Re: [Rd] Standardized Pearson residuals

From: peter dalgaard <>
Date: Thu, 17 Mar 2011 15:45:01 +0100

On Mar 16, 2011, at 23:34 , John Maindonald wrote:

> One can easily test for the binary case and not give the statistic in that case.

Warning if expected cell counts < 5 would be another possibility.

> A general point is that if one gave no output that was not open to abuse,
> there'd be nothing given at all! One would not be giving any output at all
> from poisson or binomial models, given that data that really calls for
> quasi links (or a glmm with observation level random effects) is in my
> experience the rule rather than the exception!

Hmmm. Not sure I agree on that entirely, but that's a different discussion.

> At the very least, why not a function dispersion() or pearsonchisquare()
> that gives this information.

Lots of options here.... Offhand, my preference would go to something like anova(..., test="score") and/or an extra line in summary(). It's not a computationally intensive item as far as I can see, it's more about "output real estate" -- how "SAS-like" do we want to become?

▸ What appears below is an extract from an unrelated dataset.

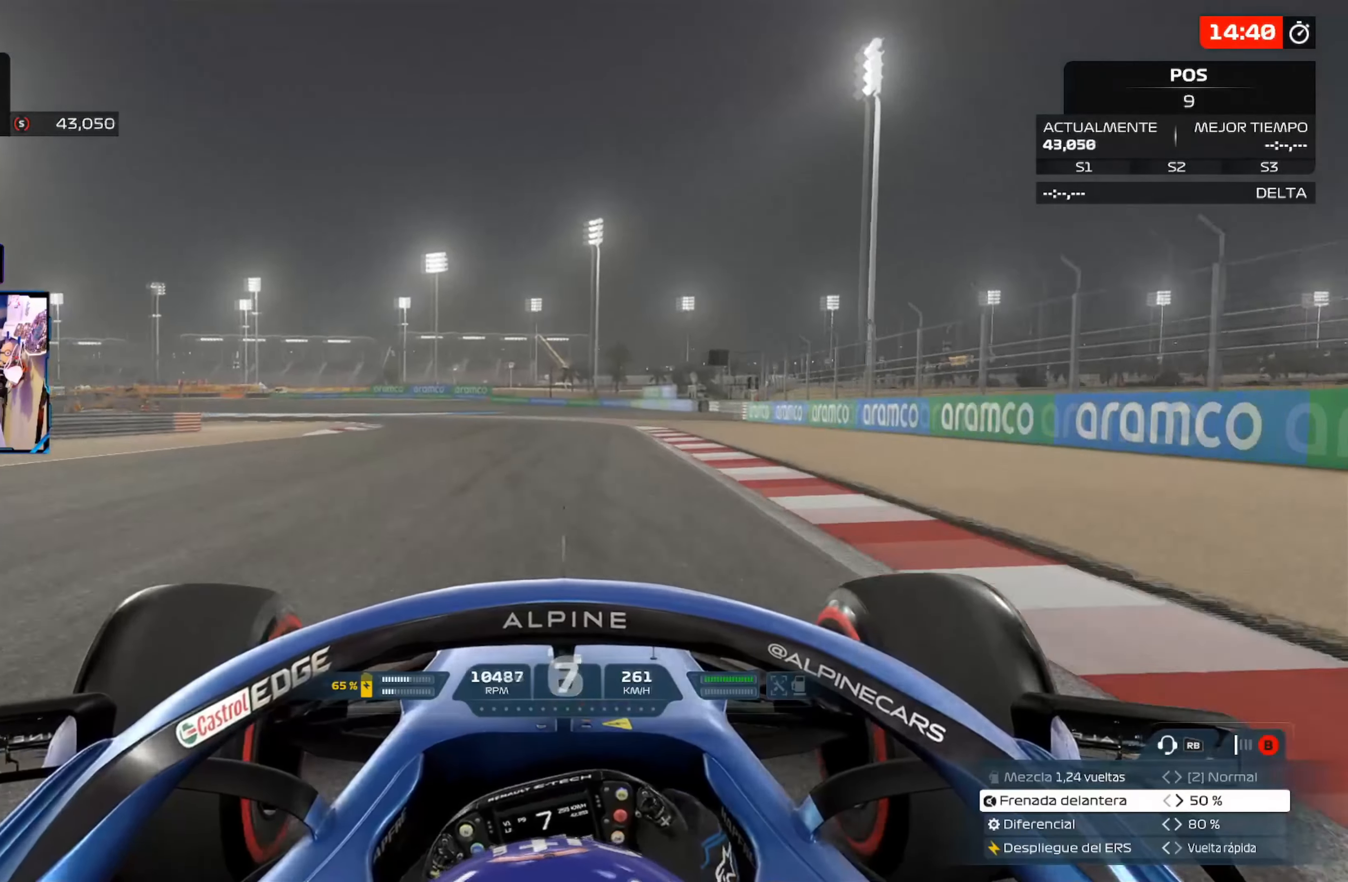
{"buttons": ["R2"], "left_stick": "left", "right_stick": "center", "events": []}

> Apologies that I misattributed this.

Never mind...

Back to the original question:

The current rstandard() code reads

## FIXME ! -- make sure we are following "the literature": rstandard.glm <- function(model, infl = lm.influence(model, do.coef=FALSE), ...) {

    res <- infl$wt.res # = "dev.res" really     res <- res / sqrt(summary(model)$dispersion * (1 - infl$hat))     res[is.infinite(res)] <- NaN

which is "svn blame" to ripley but that is due to the 2003 code reorganization (except for the infinity check from 2005). So apparently, we have had that FIXME since forever... and finding its author appears to be awkward (Maechler, perhaps?).

I did try Bretts code in lieu of the above (with a mod to handle $dispersion) and even switched the default to use the Pearson residuals. Make check-devel sailed straight through apart from the obvious code/doc mismatch, so we don't have any checks in place nor any examples using rstandard(). I rather strongly suspect that there aren't many user codes using it either.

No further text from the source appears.